You can read the complete investigation on HuffPost India. This is yet another addition to the various vulnerabilities we have seen with regards to the Aadhaar database.

Earlier this year, in an investigation conducted by The Tribune, found that access to Aadhaar databases was easily available. With a payment of Rs 500 made online, the investigating team were **able to obtain a 'Login ID and username' to a portal** which allowed all particulars listed under any given Aadhaar number to be accessed. The anonymous ‘agents’ running the racket were found to be operating on personal chat platforms such as WhatsApp to get in touch with potential buyers.
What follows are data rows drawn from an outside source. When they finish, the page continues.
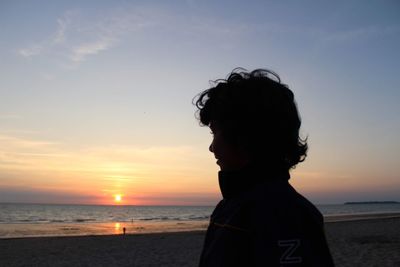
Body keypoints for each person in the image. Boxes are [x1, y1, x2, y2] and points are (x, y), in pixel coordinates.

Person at [194, 68, 334, 266]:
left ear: (245, 137)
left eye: (215, 133)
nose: (211, 148)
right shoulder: (230, 206)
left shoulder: (285, 214)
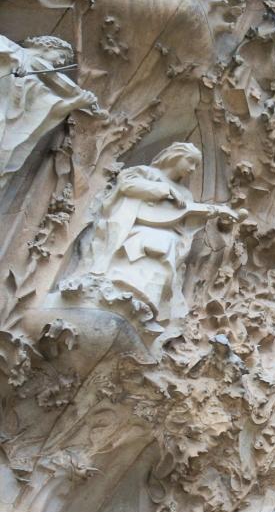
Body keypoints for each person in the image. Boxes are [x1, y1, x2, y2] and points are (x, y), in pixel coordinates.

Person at [81, 142, 237, 322]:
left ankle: (145, 300)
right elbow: (126, 185)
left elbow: (181, 220)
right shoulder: (146, 173)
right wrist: (163, 189)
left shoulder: (185, 194)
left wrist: (210, 213)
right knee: (151, 241)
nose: (193, 169)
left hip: (169, 237)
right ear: (175, 157)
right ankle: (120, 285)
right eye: (190, 161)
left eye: (196, 165)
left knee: (167, 244)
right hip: (134, 227)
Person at [0, 35, 98, 189]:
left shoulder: (36, 81)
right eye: (61, 55)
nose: (61, 62)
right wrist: (11, 61)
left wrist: (75, 102)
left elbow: (46, 106)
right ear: (47, 46)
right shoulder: (9, 47)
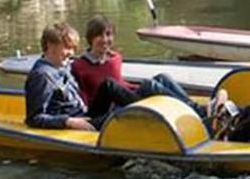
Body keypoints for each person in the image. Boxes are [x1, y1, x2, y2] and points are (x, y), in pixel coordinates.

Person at [70, 15, 203, 117]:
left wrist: (141, 88)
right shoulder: (79, 66)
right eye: (99, 35)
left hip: (124, 100)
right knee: (148, 85)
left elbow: (121, 84)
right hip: (105, 109)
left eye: (108, 34)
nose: (105, 40)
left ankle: (196, 109)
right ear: (90, 38)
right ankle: (196, 112)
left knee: (162, 78)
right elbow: (80, 97)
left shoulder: (115, 58)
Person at [24, 23, 123, 131]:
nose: (71, 53)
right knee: (119, 116)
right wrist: (68, 121)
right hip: (73, 123)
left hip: (84, 115)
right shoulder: (42, 76)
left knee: (109, 85)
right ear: (50, 45)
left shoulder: (64, 65)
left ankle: (141, 109)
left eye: (73, 48)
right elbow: (34, 119)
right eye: (67, 47)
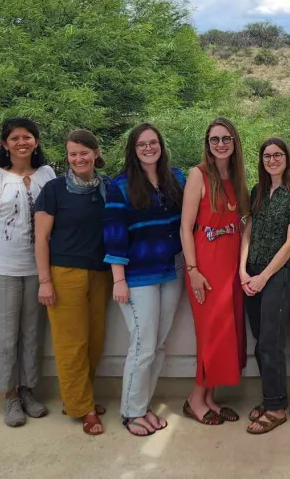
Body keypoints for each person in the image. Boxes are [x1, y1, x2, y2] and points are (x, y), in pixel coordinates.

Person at [0, 117, 57, 428]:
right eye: (15, 138)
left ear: (36, 141)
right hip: (0, 267)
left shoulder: (48, 174)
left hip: (38, 268)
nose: (22, 142)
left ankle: (28, 391)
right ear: (5, 144)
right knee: (6, 335)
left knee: (33, 333)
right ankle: (9, 395)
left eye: (28, 137)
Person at [103, 123, 185, 437]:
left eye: (153, 142)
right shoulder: (120, 186)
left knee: (159, 345)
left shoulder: (176, 178)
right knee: (143, 346)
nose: (149, 148)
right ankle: (131, 412)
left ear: (161, 145)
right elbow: (114, 235)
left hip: (172, 271)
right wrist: (118, 280)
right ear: (133, 150)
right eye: (141, 144)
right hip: (138, 277)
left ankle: (143, 405)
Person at [34, 130, 110, 436]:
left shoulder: (106, 187)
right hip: (64, 273)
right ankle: (83, 407)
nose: (78, 159)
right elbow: (40, 238)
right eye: (72, 154)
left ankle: (79, 398)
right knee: (71, 344)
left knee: (95, 341)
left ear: (95, 153)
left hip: (100, 273)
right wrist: (44, 281)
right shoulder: (54, 190)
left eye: (83, 152)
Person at [239, 138, 290, 434]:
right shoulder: (258, 192)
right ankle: (270, 397)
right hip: (252, 272)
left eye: (278, 155)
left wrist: (263, 276)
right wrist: (243, 270)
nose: (272, 160)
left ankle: (277, 406)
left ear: (287, 158)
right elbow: (248, 233)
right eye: (267, 156)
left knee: (271, 341)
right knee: (260, 340)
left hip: (277, 275)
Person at [180, 117, 249, 426]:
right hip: (206, 268)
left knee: (226, 335)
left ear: (234, 142)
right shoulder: (198, 175)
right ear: (207, 145)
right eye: (214, 140)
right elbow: (185, 227)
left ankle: (210, 398)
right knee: (210, 336)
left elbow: (242, 224)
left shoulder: (236, 177)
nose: (220, 144)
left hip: (232, 268)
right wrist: (192, 269)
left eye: (226, 139)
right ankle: (195, 399)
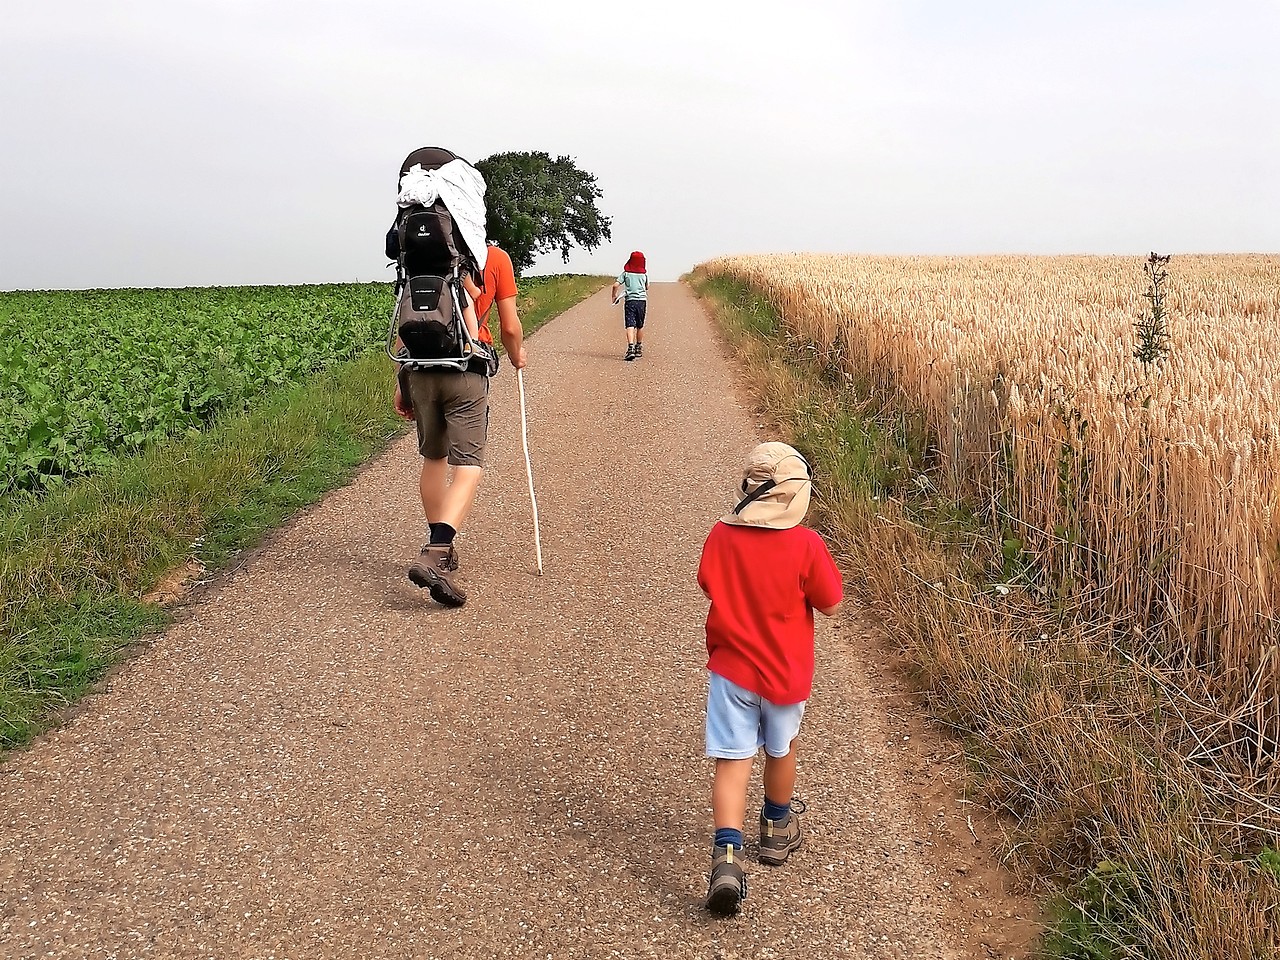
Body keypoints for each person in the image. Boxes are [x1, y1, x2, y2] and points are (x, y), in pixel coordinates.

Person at [696, 442, 843, 915]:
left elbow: (707, 582)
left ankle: (728, 856)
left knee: (732, 760)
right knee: (782, 749)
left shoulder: (721, 535)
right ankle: (777, 830)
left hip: (732, 672)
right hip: (785, 674)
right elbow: (831, 600)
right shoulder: (806, 545)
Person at [392, 242, 526, 607]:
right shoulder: (494, 259)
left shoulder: (420, 256)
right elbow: (510, 327)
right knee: (467, 467)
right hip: (465, 369)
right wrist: (518, 356)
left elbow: (407, 326)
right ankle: (437, 550)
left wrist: (400, 383)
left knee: (433, 459)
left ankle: (441, 550)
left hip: (419, 371)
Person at [610, 251, 648, 361]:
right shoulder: (644, 274)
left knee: (630, 324)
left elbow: (615, 285)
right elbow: (647, 287)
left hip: (630, 301)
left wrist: (614, 296)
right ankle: (638, 347)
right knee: (640, 325)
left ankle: (630, 347)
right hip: (641, 301)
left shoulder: (626, 273)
In another instance, an RTI query pushed UIDAI to reveal that about  **210 government websites made**  the Aadhaar details of people with Aadhaar, public on the internet. The report pointed out that the data was removed from the websites but it did not mention about the time frame of the leak of the data. We all know about the many instances where French security researcher going by the name, Elliot Alderson (after the protagonist character in the hacker drama Mr Robot), **revealing flaws in the mAadhaar app** which had left potential loopholes for hackers to access Aadhaar database using the demographic data. You can get a complete lowdown on all the **various instances of Aadhaar database being hacked** and what were the consequences of each of these hacks. Most recently, TRAI chief RS Sharma had dared a Twitter user to cause him harm and **promptly published his Aadhaar card number online** . A lot of online users had a field day misusing Sharm’s Aadhaar number to leak his **personal details** , **threaten his daughter** and even order OnePlus 6 with a cash on delivery option to Sharma’s residence. Sharma still maintains that no harm was caused to him, but UIDAI later released a statement asking the general public to **avoid sharing their Aadhaar number online.** In each of the case where Aadhaar database was compromised, the standard response from the UIDAI has been that **Aadhaar database is secure** as the biometric data isn’t hacked.